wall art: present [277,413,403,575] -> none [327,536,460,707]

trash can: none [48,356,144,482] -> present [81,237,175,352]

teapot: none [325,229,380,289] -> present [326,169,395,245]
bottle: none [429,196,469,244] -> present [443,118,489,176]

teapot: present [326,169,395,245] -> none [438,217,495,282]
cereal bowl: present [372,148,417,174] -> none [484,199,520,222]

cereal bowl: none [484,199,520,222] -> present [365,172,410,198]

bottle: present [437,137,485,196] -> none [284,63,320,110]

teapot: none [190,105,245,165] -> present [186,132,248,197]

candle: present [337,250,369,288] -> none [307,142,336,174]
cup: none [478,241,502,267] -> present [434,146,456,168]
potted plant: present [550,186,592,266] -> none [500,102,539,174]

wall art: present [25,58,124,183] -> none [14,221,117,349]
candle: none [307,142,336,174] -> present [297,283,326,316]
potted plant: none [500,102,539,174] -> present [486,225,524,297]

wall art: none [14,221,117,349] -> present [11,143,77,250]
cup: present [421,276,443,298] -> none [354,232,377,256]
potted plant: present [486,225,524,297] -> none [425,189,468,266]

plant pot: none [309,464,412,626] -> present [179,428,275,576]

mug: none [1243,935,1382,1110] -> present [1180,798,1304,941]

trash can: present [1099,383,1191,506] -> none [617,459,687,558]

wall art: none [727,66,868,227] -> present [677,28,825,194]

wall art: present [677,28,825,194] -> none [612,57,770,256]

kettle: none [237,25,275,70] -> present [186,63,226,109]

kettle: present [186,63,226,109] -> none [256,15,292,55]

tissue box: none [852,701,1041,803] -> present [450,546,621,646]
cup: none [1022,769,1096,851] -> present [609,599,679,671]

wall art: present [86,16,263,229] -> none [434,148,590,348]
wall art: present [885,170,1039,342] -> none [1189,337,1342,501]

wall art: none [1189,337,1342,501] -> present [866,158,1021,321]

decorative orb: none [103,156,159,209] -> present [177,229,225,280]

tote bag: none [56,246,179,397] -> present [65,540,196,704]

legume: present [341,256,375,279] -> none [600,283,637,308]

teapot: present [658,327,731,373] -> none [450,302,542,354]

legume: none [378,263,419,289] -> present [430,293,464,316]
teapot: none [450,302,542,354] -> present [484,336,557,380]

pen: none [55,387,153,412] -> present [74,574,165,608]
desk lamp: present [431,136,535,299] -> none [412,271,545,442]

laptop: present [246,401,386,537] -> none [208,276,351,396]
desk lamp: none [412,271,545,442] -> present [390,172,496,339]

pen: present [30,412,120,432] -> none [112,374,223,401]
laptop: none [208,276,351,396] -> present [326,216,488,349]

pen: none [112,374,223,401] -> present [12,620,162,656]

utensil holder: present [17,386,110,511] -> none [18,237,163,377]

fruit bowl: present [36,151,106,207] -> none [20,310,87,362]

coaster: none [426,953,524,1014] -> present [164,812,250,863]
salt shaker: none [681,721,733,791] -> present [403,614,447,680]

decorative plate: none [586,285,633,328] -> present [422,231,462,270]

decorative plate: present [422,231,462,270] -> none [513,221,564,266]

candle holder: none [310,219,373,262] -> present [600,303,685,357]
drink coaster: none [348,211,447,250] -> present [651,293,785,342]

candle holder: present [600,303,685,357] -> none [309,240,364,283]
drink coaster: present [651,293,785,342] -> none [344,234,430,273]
━━━━
> Exercise instructions
Proceeding from the line containing "tote bag: none" through the line containing "decorative plate: none", transcribe the lines above exactly, both end lines included.

> Answer box
tote bag: none [56,246,179,397] -> present [65,540,196,704]

legume: present [341,256,375,279] -> none [600,283,637,308]

teapot: present [658,327,731,373] -> none [450,302,542,354]

legume: none [378,263,419,289] -> present [430,293,464,316]
teapot: none [450,302,542,354] -> present [484,336,557,380]

pen: none [55,387,153,412] -> present [74,574,165,608]
desk lamp: present [431,136,535,299] -> none [412,271,545,442]

laptop: present [246,401,386,537] -> none [208,276,351,396]
desk lamp: none [412,271,545,442] -> present [390,172,496,339]

pen: present [30,412,120,432] -> none [112,374,223,401]
laptop: none [208,276,351,396] -> present [326,216,488,349]

pen: none [112,374,223,401] -> present [12,620,162,656]

utensil holder: present [17,386,110,511] -> none [18,237,163,377]

fruit bowl: present [36,151,106,207] -> none [20,310,87,362]

coaster: none [426,953,524,1014] -> present [164,812,250,863]
salt shaker: none [681,721,733,791] -> present [403,614,447,680]

decorative plate: none [586,285,633,328] -> present [422,231,462,270]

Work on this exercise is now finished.